With Verizon pulling in more than $125B in annual revenues, Netflix's potential in the near term of $8B-$10B will not make a dramatic ripple in Verizon numbers wise. The key value Netflix can bring to Verizon is to be incorporated into Verizon's existing business to draw new customers in, retain current customers, and to generate more revenue from its customer base.

Why would Netflix agree to a deal?

Perhaps the most over-looked aspect of analyzing any potential merger is perspective from the other party. What would Netflix get out of such a deal? Isn't Netflix doing "fine" on its own? The major problem that Netflix is having is simple. Netflix is spending a ton of cash in order to produce all of this content that continues to bring in, and keep subscribers. This figure could climb as high as $6B this year.

source: Bloomberg

Netflix has been very aggressive in this regard, and it has produced results - so credit is due. However, this is only great as long as subscribers continue to skyrocket, off-setting these costs.

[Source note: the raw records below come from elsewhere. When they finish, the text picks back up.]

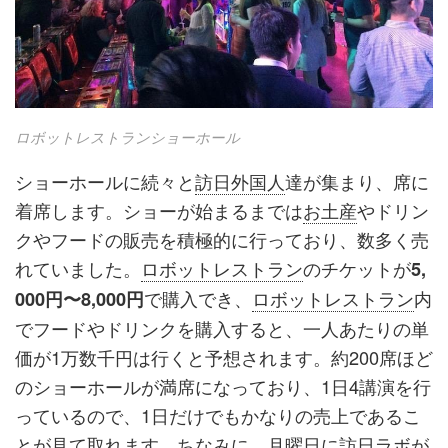
ロボットレストランショーホール
ショーホールに続々と
訪日外国人
達が集まり、席に
着席します。ショーが始まるまでは
お土産
やドリン
クやフードの販売を積極的に行っており、数多く売
れていました。
ロボットレストラン
のチケットが
5,
で購入でき、
ロボットレストラン
内
000円〜8,000円
でフードやドリンクを購入すると、一人あたりの単
価が1万数千円は行くと予想されます。約200席ほど
のショーホールが満席になっており、1日4講演を行
っているので、1日だけでもかなりの売上であるこ
とが見て取れます。ちなみに、月曜日に訪日ラボが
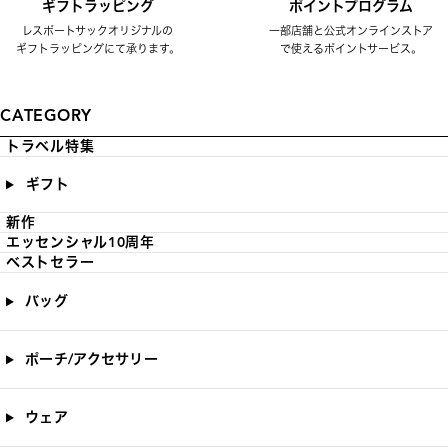
ギフトラッピング
ポイントプログラム
レスポートサックオリジナルの
一部店舗と公式オンラインストア
ギフトラッピングにて承ります。
で使えるポイントサービス。
CATEGORY
トラベル特集
ギフト
新作
エッセンシャル10周年
ベストセラー
バッグ
ポーチ/アクセサリー
ウェア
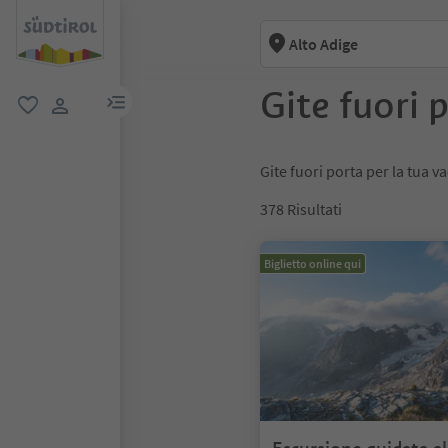
Alto Adige
Gite fuori 
menu link
favoriti
user link
Gite fuori porta per la tua v
378
Risultati
Biglietto online qui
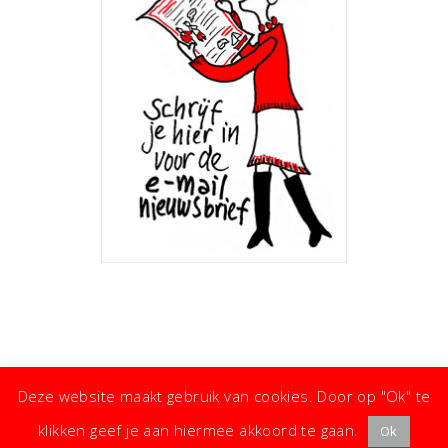
Deze website maakt gebruik van cookies. Door op "Ok" te
klikken geef je aan hiermee akkoord te gaan.
Ok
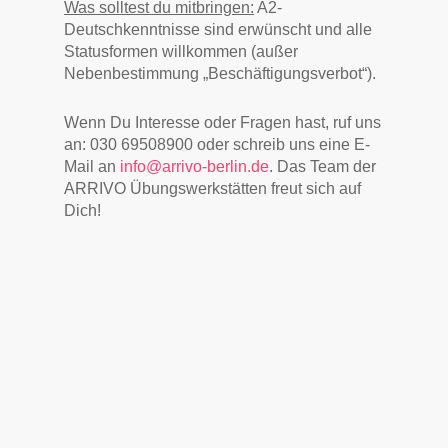
Was solltest du mitbringen:
A2-
Deutschkenntnisse sind erwünscht und alle
Statusformen willkommen (außer
Nebenbestimmung „Beschäftigungsverbot“).
Wenn Du Interesse oder Fragen hast, ruf uns
an: 030 69508900 oder schreib uns eine E-
Mail an
info@arrivo-berlin.de
. Das Team der
ARRIVO Übungswerkstätten freut sich auf
Dich!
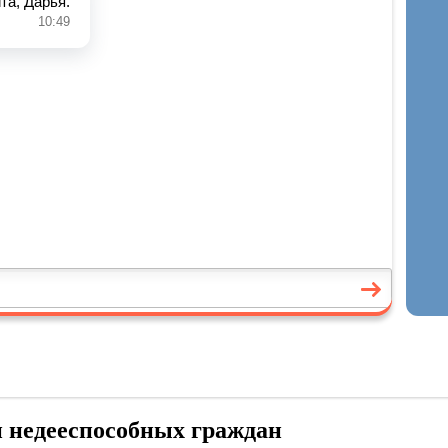
и недееспособных граждан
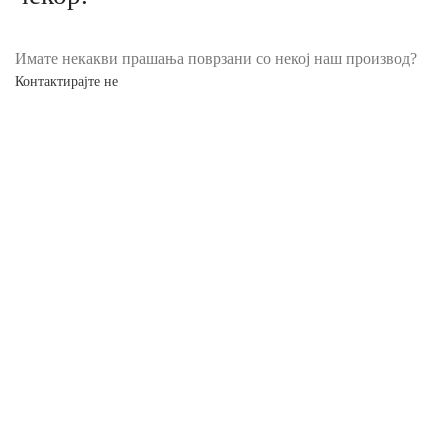
Имате некакви прашања поврзани со некој наш производ?
Контактирајте не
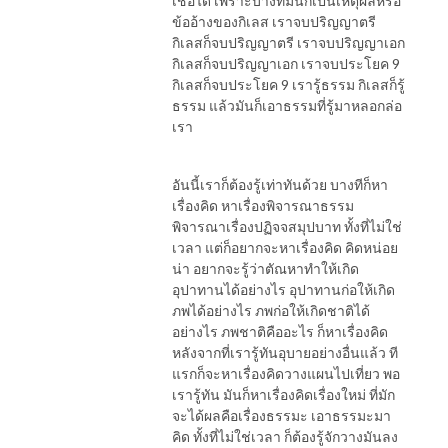
เชื่อได้ เพราะบางทีมันก็เป็นเหตุผลหรือ
ข้ออ้างของกิเลส เราจบปริญญาตรี
กิเลสก็จบปริญญาตรี เราจบปริญญาเอก
กิเลสก็จบปริญญาเอก เราจบประโยค 9
กิเลสก็จบประโยค 9 เรารู้ธรรม กิเลสก็รู้
ธรรม แล้วมันก็เอาธรรมที่รู้มาหลอกล่อ
เรา
อันนี้เราก็ต้องรู้เท่าทันด้วย บางทีก็หา
เรื่องคิด หาเรื่องพิจารณาธรรม
พิจารณาเรื่องปฏิจจสมุปบาท ทั้งที่ไม่ใช่
เวลา แต่ก็อยากจะหาเรื่องคิด คิดหน่อย
น่า อยากจะรู้ว่าตัณหาทำให้เกิด
อุปาทานได้อย่างไร อุปาทานก่อให้เกิด
ภพได้อย่างไร ภพก่อให้เกิดชาติได้
อย่างไร ภพชาติคืออะไร ก็หาเรื่องคิด
หลังจากที่เรารู้ทันอุบายอย่างอื่นแล้ว ที
แรกก็จะหาเรื่องคิดวางแผนไปเที่ยว พอ
เรารู้ทัน มันก็หาเรื่องคิดเรื่องใหม่ ที่มัก
จะได้ผลคือเรื่องธรรมะ เอาธรรมะมา
คิด ทั้งที่ไม่ใช่เวลา ก็ต้องรู้จักวางมันลง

NFLX Total Long Term Debt (Annual) Chart

Netflix has started to ease into the debt markets in order to help fund its ambitious content goals.

source: Netflix

This is because Netflix is still having trouble becoming cash balanced, even with subscribers and revenues growing as fast as they have. What Verizon brings to the table, is exactly that - cash flows. Verizon generated $22.7B in cash from operations in 2016. While Verizon spent a whopping $17.1B in CAPEX, and another $9.3B on dividends, Verizon could surely give Netflix the financial nudge it needs to bridge that content spending gap. If Netflix were to continue on this path on its own, I anticipate Netflix will have no choice but to start increasing prices to customers again. This is something that Netflix should be weary of, as competition is scrambling to catch up.

Can Verizon afford a deal?

The large issue that Verizon must decide on, is whether or not they can afford a deal as large as what Netflix would command. Already with a market cap of $60B and growing at the pace that Netflix is, shares would demand an exorbitant premium. AT&T is acquiring Time Warner at a 35% premium to shares (prior to announcement of deal). Netflix appears to have a superior growth runway ahead, so let's assume a potential deal with a premium to Netflix shares of 50%. This would place Netflix's value at approximately $90B.

With less than $3B in cash on Verizon's balance sheet, the deal would essentially be funded with debt, and equity. If the deal was a 50/50 split, Verizon would be taking on about $45B in debt. This would give Verizon a new total debt of approximately $153B, an eye popping number. Combining Netflix's 2016 EBITDA of $612M with Verizon's 2016 EBITDA of $44.8B would equal a total of $45.412B. After the deal, Verizon's net debt to adjusted EBITDA would be approximately 3.7X which would likely invite scrutiny from creditors.

The best way for Verizon to get this done would be for a deal that was about 30% debt, and 70% equity. This would keep net debt to adjusted EBITDA to a ceiling of 3X, and help prevent a credit downgrade. This would also be quite dilutive to Verizon shareholders in the short term.

Wrap Up

Verizon could certainly put itself in a position to wrestle back market share from competitors over the long run, while increasing its customer base revenue generation in the process. While the short term cost is steep, Verizon may not have much choice other than to swing for the fences as smaller competitors like T-Mobile continue to take low hanging fruit, and AT&T completely transforms its own business model. A deal with Netflix would be very exciting for the long term potential of Verizon, as a deal would place Verizon in the driver's seat to a generation that is increasingly gravitating away from traditional cable, and towards streaming, and mobile content.